# BRIEF
In the records below, starting with the line containing "1,050,000 VNĐ" and going on through the line containing "2022年12月23日", swap every "VNĐ" for "VND" and leave everything else unchanged. Write out only those lines and leave the pictures out.

======== RECORDS

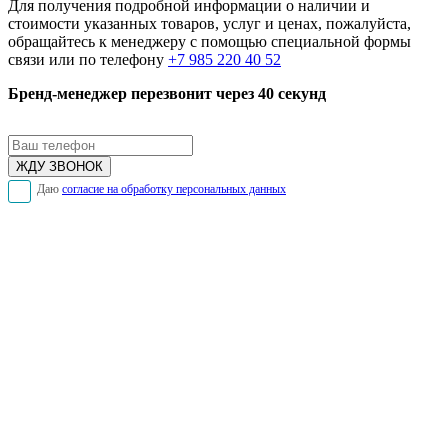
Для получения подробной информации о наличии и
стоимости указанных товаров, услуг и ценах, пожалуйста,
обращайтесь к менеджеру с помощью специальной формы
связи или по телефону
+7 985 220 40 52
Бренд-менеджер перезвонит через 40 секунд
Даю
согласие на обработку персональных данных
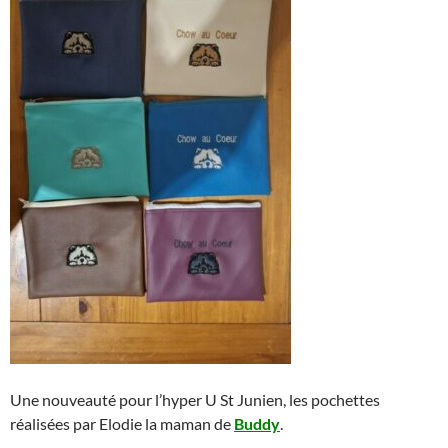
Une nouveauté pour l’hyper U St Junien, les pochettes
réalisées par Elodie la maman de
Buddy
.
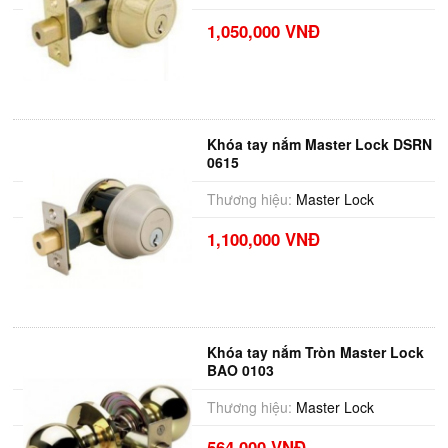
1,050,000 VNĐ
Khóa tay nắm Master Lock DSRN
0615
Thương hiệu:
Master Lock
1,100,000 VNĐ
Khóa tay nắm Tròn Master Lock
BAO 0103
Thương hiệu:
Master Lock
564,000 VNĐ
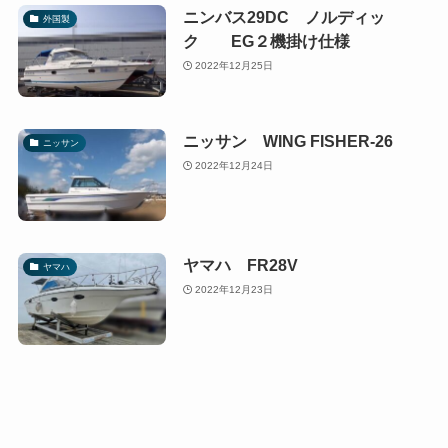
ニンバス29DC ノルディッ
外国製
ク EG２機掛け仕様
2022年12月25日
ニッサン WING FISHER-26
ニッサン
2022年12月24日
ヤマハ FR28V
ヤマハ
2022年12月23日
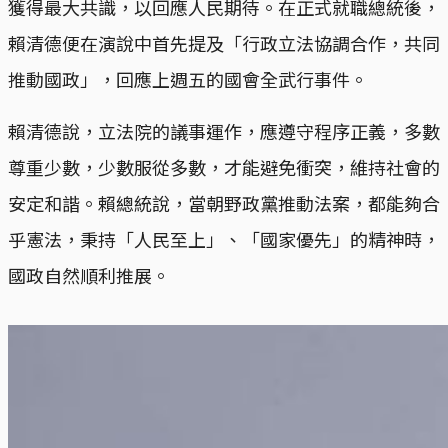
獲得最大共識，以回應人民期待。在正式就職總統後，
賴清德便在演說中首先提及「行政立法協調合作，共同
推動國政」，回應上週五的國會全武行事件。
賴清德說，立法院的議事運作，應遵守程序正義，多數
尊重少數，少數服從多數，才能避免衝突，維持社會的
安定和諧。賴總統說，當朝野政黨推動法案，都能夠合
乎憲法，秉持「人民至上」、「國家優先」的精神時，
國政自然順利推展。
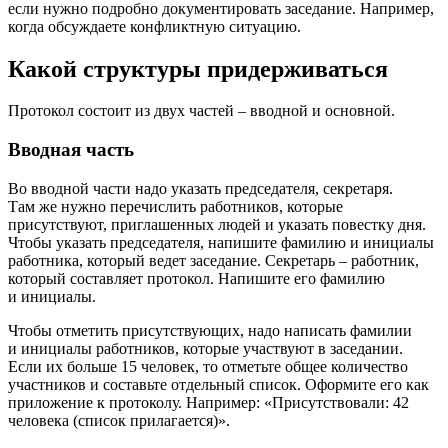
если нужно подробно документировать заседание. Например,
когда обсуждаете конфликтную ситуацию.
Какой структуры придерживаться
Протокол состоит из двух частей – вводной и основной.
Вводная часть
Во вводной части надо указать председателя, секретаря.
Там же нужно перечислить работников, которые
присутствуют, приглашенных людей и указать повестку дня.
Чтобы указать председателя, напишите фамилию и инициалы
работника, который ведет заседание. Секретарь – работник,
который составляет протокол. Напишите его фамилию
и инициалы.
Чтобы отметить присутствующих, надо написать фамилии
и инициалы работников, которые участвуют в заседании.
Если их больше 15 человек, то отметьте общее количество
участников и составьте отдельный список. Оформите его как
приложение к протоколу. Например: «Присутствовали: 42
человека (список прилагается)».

================
======== RECORDS

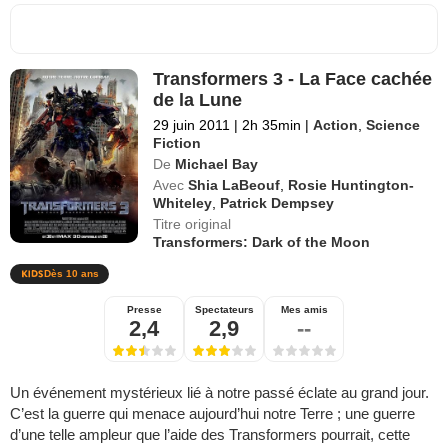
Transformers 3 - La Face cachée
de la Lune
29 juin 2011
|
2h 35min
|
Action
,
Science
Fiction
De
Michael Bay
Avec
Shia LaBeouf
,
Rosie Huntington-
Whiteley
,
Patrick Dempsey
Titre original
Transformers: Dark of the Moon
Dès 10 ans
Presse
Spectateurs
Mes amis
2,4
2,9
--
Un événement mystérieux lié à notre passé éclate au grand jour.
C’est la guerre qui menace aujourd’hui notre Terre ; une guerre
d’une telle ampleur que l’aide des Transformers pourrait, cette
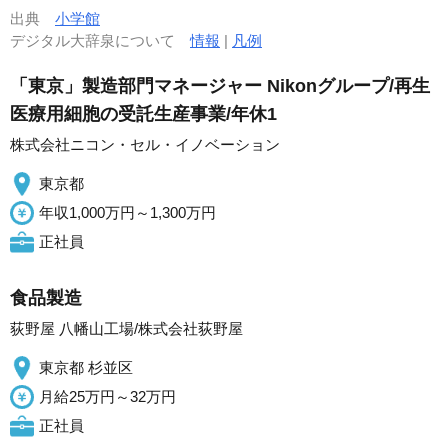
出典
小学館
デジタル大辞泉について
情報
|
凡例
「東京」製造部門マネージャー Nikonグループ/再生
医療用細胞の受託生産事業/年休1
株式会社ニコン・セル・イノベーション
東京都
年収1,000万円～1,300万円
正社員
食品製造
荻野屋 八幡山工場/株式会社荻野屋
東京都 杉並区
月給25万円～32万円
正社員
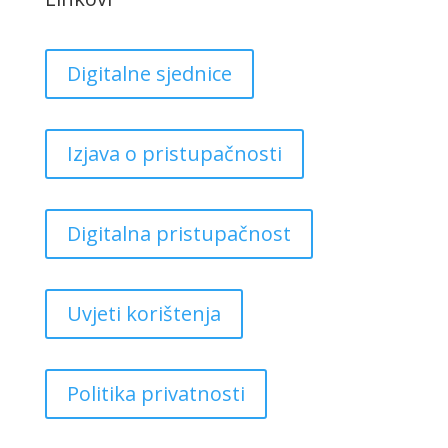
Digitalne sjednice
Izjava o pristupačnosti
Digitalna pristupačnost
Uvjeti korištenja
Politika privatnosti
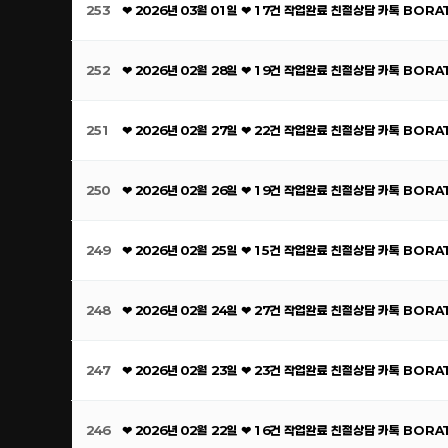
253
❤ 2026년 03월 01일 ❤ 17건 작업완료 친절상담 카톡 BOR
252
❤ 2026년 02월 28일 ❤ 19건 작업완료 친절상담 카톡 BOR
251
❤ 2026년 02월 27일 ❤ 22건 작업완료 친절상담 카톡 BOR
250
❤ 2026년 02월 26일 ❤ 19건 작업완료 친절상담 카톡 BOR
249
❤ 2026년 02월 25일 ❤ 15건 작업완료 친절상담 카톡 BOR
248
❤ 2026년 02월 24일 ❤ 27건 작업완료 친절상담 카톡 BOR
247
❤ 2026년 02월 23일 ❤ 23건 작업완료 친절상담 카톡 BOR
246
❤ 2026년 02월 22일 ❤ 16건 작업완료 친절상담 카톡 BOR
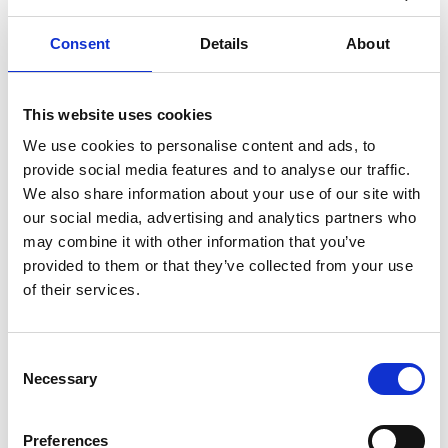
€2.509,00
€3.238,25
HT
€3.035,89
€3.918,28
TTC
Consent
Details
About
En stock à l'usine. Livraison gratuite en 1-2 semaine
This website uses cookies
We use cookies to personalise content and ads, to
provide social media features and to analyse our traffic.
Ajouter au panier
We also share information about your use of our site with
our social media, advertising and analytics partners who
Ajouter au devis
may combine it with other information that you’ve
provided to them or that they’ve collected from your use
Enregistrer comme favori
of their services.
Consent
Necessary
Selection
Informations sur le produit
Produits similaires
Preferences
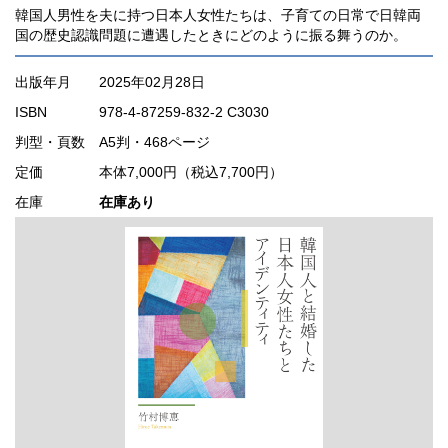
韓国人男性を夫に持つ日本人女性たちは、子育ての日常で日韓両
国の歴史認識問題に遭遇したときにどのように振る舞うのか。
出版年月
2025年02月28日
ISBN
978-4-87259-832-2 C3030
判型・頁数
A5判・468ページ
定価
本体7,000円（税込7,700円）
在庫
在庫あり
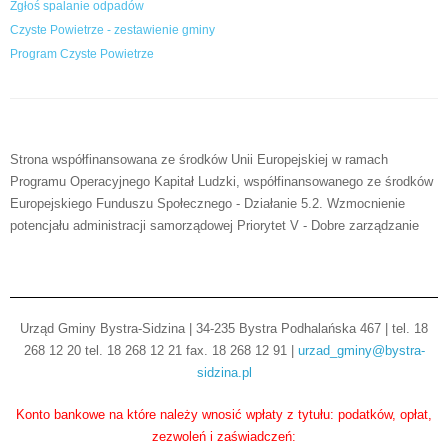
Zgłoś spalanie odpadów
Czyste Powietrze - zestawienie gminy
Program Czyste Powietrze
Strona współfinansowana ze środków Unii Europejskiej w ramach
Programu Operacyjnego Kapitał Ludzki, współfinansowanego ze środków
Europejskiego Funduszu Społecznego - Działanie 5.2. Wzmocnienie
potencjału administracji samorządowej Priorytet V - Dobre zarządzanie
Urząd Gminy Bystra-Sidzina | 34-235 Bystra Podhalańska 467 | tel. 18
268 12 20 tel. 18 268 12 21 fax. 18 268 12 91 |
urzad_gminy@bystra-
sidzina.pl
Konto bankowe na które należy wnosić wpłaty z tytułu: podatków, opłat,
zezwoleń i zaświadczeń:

================

# RESULT
1,050,000 VND
Khóa tay nắm Master Lock DSRN
0615
Thương hiệu:
Master Lock
1,100,000 VND
Khóa tay nắm Tròn Master Lock
BAO 0103
Thương hiệu:
Master Lock
564,000 VND
ニンバス29DC ノルディッ
外国製
ク EG２機掛け仕様
2022年12月25日
ニッサン WING FISHER-26
ニッサン
2022年12月24日
ヤマハ FR28V
ヤマハ
2022年12月23日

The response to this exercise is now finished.